In the program each of these scientists was interviewed while they tried to solve one of those wooden puzzles
The obvious conclusion to draw is that there are a lot of viable theories out there which cannot all be right. Each of the scientists seemed to have quite a strong belief in the theory they supported, but they would all acknowledge that more experimental input is needed to resolve the question. All of them are driven by a philosophical argument that temporal causality must hold absolute so some prior cause of the big bang is needed.

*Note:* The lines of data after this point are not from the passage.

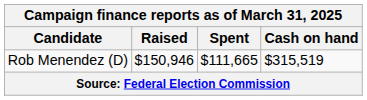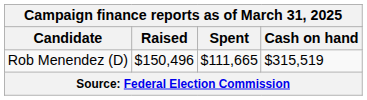Rob Menendez (D) | Raised: $150,946 -> $150,496
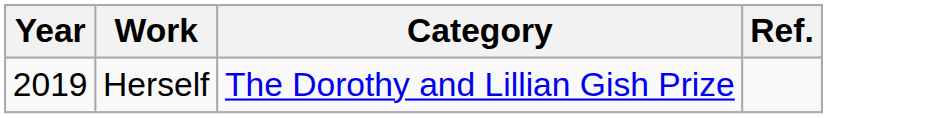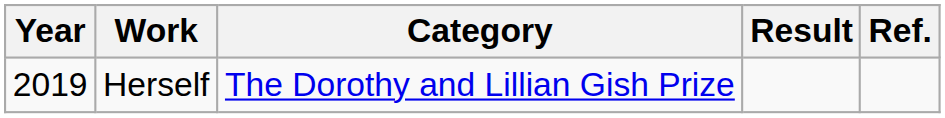+ column: Result
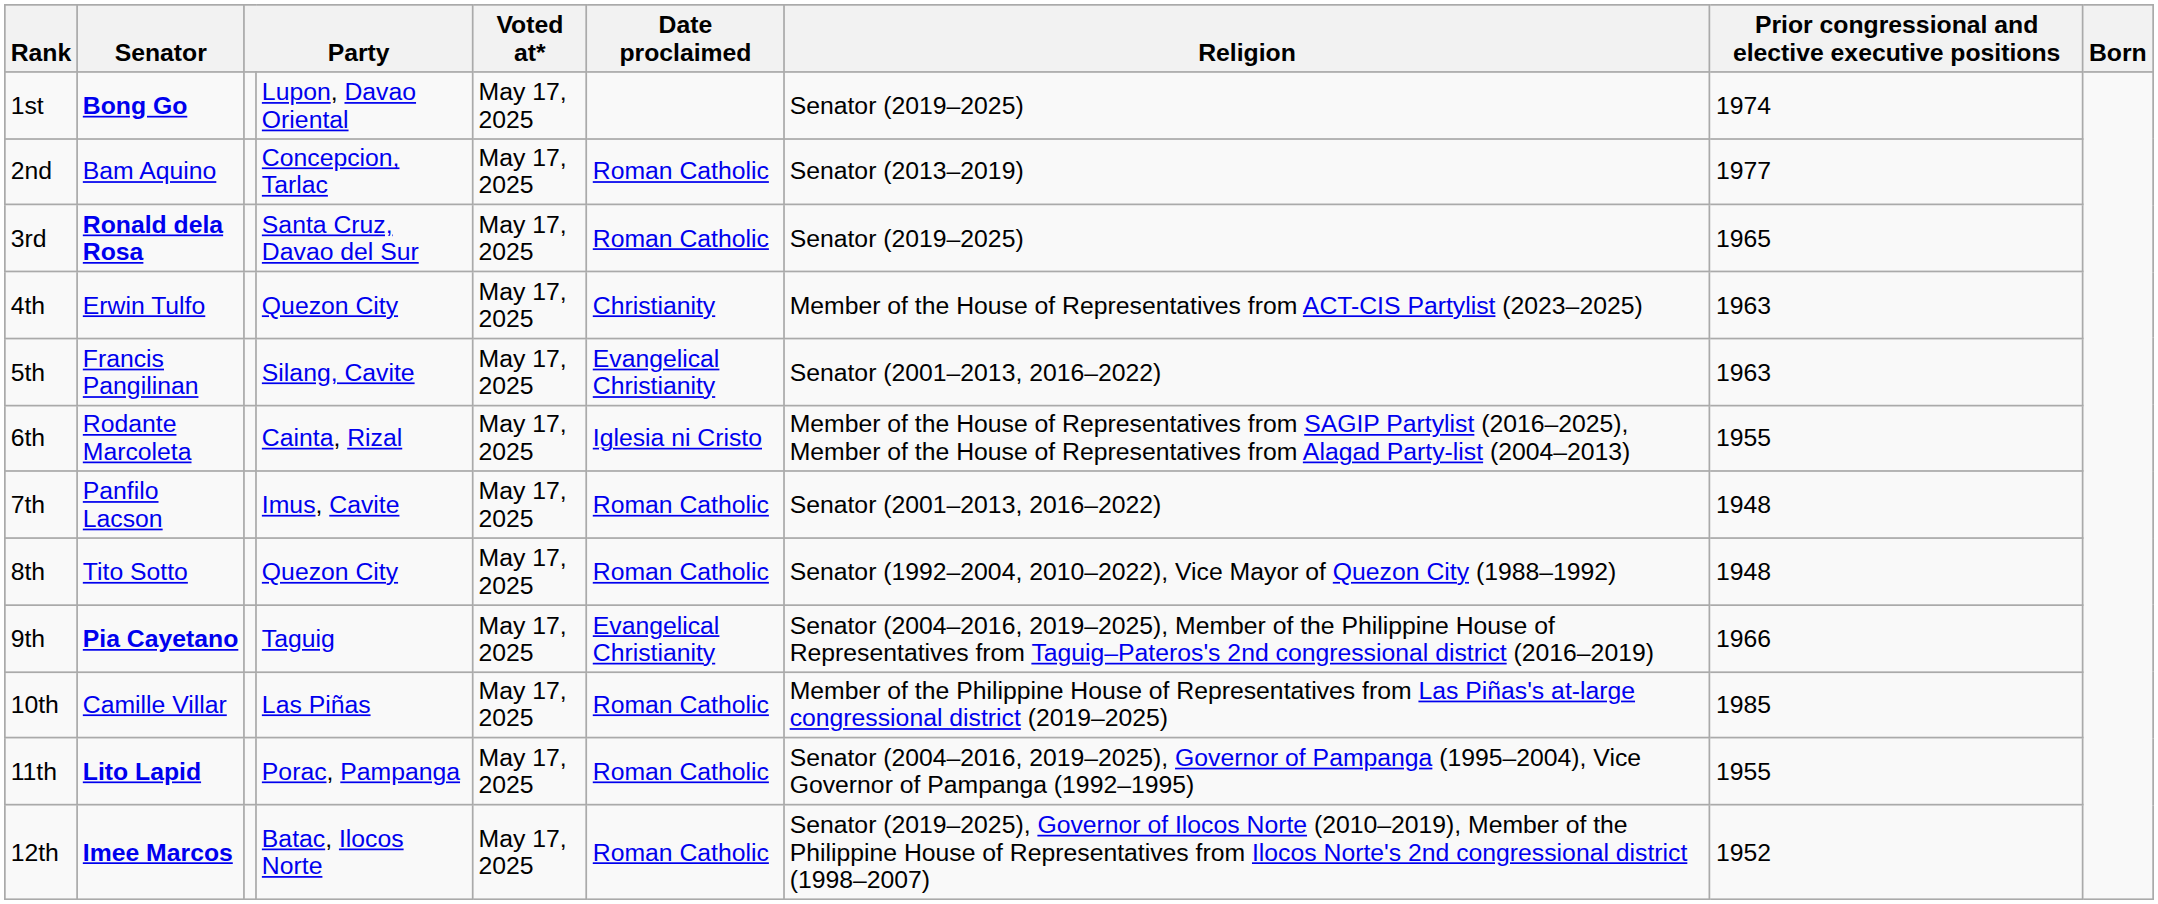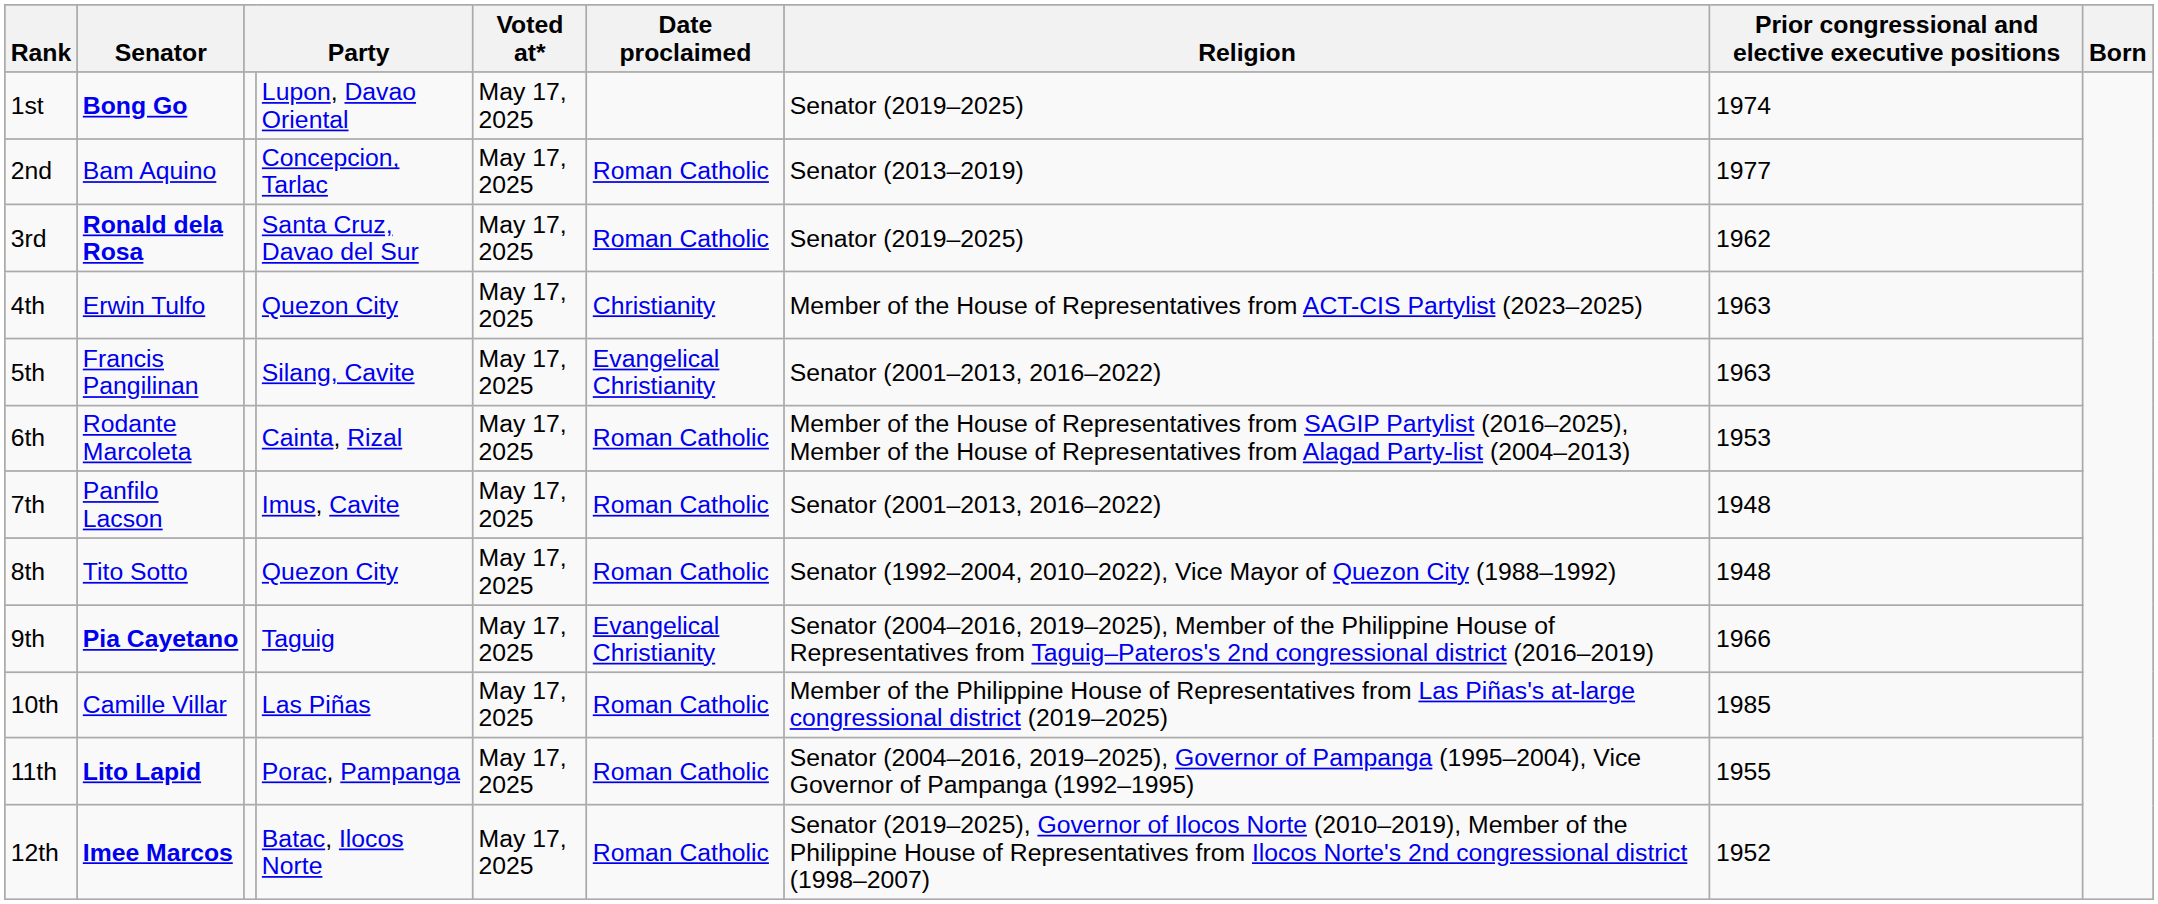3rd | Prior congressional and elective executive positions: 1965 -> 1962
6th | Date proclaimed: Iglesia ni Cristo -> Roman Catholic
6th | Prior congressional and elective executive positions: 1955 -> 1953
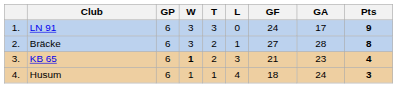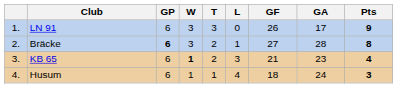LN 91 | GF: 24 -> 26
Bräcke | GP: normal -> bold
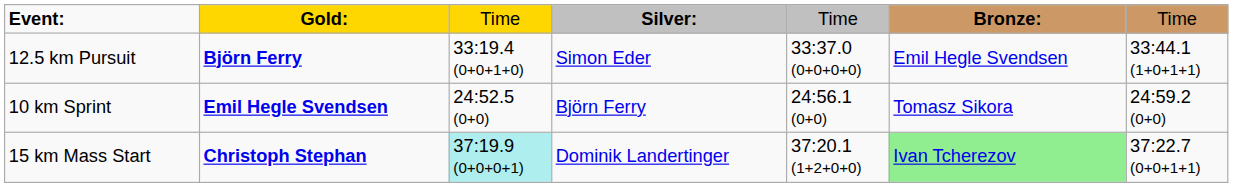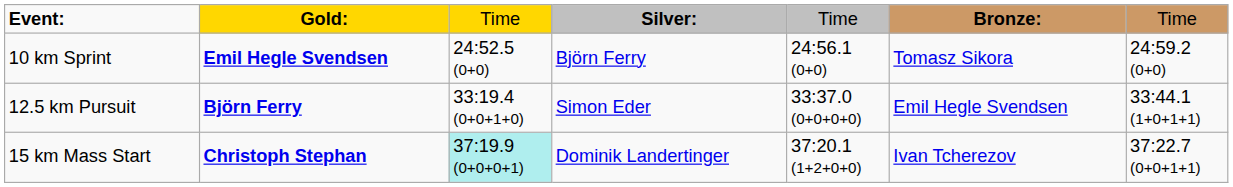rows swapped: 10 km Sprint <-> 12.5 km Pursuit
15 km Mass Start | column 6: lightgreen background -> no background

Along with all the theorising and philosophising, a couple of experiments were mentioned which they think might help test these different hypothesis. The first was LOFAR, a low-frequency radio telescope array that may detect background remnants from the big bang. The standard prediction is that it will be white noise, but anything else could be a clue that separates different theories, prepare your predictions in advance please. The second experiment was the more familiar LIGO and its space bound successors LISA. These may be able to detect a gravitational wave remnant from the big bang that could also have a distinctive signature. It is hoped that either of these experiments may see past the wall of last scattering from which the cosmic microwave background emerged to provide information from an earlier time.
Personally, I don’t accept the philosophical need for something before the big bang and I don’t particularly like any of the theories mentioned. I think it is more likely that there was no space or time prior to big bang singularity which itself is a high temperature and density phase with no fixed topology or geometry for spacetime. I am not alone in preferring theories that do not require time to extend before the big bang, but the program has selected those that do. Where was Hawking’s view for example?
I think that explaining the universe requires us to look at ontological causality rather than temporal causality and the big bang is just one feature of the universe, not the reason for its existence. Although the experiments mentioned and others may throw some light on the nature of the big bang, we first need a better understanding of quantum gravity. There is still scope for theoretical developments that may help even before the experiments bear fruit. Even if you favour the string theory/M-theory route to quantum gravity (as I do), a better understanding of their foundations is required before we can hope to answer these questions about cosmology.
Despite that, I don’t think it is wrong to explore a wide range of cosmological ideas of this kind provided they have some good mathematics behind them. It is time for science to start trying to answer such questions. They will have to be looked at from all angles, philosphical, mathematical and experimental if we want to get the right understanding.
For the record I thought this was a good Horizon program, some of their physics/cosmology episodes lately have been a bit empty and ill-conceived. The position was too one-sided, but well researched. I’m glad they did not make the mistake of mentioning the LHC as if it was likely to resolve these questions, but did mention some other experiments that stand a better chance.
If you missed the program or it is has not yet aired in your country, I dare say you will find it on the web using Google video search. I wont provide any links because I don’t know which if any are legal copies, or how long they will remain available, or whether the same links will work everywhere.